## The problem
Using the records that follow, copy every line containing the word "moth".

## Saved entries
★ ★ ★ ★

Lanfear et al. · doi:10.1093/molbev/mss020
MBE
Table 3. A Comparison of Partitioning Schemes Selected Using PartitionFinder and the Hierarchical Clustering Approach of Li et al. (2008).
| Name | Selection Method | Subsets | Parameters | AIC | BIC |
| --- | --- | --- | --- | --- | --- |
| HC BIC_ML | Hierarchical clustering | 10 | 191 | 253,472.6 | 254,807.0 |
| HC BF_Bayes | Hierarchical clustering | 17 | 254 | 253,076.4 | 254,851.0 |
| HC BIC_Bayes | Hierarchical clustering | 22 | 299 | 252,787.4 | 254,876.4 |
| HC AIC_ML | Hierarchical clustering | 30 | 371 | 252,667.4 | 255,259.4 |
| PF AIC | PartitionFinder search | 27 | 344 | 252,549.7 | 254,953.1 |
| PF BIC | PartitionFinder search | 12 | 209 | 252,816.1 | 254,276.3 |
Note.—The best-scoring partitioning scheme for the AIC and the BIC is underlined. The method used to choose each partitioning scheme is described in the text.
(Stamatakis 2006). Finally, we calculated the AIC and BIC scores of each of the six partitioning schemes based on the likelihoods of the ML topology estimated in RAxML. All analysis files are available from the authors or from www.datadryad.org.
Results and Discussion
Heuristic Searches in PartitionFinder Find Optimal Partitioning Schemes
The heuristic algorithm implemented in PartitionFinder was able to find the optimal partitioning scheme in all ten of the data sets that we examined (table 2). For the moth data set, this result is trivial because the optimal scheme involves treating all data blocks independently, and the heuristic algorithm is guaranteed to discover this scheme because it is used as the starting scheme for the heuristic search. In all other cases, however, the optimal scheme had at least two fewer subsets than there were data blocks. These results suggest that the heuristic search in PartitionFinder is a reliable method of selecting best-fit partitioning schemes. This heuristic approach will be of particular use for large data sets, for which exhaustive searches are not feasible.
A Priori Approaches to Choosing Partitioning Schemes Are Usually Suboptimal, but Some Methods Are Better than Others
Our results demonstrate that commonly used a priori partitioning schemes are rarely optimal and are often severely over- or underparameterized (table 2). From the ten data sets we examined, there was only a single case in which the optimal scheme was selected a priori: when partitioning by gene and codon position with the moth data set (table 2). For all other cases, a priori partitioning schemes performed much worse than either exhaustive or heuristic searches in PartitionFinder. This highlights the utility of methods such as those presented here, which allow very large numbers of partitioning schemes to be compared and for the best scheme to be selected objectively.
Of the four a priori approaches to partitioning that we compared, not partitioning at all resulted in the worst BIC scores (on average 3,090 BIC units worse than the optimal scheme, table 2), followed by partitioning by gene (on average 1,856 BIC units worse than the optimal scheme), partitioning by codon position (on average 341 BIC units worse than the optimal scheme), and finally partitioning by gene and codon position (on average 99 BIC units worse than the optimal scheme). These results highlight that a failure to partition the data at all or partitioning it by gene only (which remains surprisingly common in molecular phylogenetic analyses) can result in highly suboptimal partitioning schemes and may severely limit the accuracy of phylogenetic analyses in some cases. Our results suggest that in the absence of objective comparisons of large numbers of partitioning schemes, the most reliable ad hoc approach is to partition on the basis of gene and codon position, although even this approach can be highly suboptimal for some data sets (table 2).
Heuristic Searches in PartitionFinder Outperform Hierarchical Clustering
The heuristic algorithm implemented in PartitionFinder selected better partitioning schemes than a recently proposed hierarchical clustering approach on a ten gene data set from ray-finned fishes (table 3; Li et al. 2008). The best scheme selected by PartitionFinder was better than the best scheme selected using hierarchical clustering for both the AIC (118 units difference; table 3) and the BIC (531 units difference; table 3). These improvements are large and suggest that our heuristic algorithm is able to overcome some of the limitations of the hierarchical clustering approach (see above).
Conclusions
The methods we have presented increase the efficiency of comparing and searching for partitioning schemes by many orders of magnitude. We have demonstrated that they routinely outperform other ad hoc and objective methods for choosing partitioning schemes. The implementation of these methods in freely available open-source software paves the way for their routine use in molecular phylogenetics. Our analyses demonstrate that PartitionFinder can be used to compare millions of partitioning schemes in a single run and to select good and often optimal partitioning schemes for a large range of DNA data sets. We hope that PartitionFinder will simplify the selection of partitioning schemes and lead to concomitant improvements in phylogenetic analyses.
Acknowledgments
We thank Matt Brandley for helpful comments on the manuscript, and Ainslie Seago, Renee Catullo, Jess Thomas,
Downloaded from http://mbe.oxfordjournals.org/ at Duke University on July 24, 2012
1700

★ ★ ★ ★

## Exercise answer
The heuristic algorithm implemented in PartitionFinder was able to find the optimal partitioning scheme in all ten of the data sets that we examined (table 2). For the moth data set, this result is trivial because the optimal scheme involves treating all data blocks independently, and the heuristic algorithm is guaranteed to discover this scheme because it is used as the starting scheme for the heuristic search. In all other cases, however, the optimal scheme had at least two fewer subsets than there were data blocks. These results suggest that the heuristic search in PartitionFinder is a reliable method of selecting best-fit partitioning schemes. This heuristic approach will be of particular use for large data sets, for which exhaustive searches are not feasible.
Our results demonstrate that commonly used a priori partitioning schemes are rarely optimal and are often severely over- or underparameterized (table 2). From the ten data sets we examined, there was only a single case in which the optimal scheme was selected a priori: when partitioning by gene and codon position with the moth data set (table 2). For all other cases, a priori partitioning schemes performed much worse than either exhaustive or heuristic searches in PartitionFinder. This highlights the utility of methods such as those presented here, which allow very large numbers of partitioning schemes to be compared and for the best scheme to be selected objectively.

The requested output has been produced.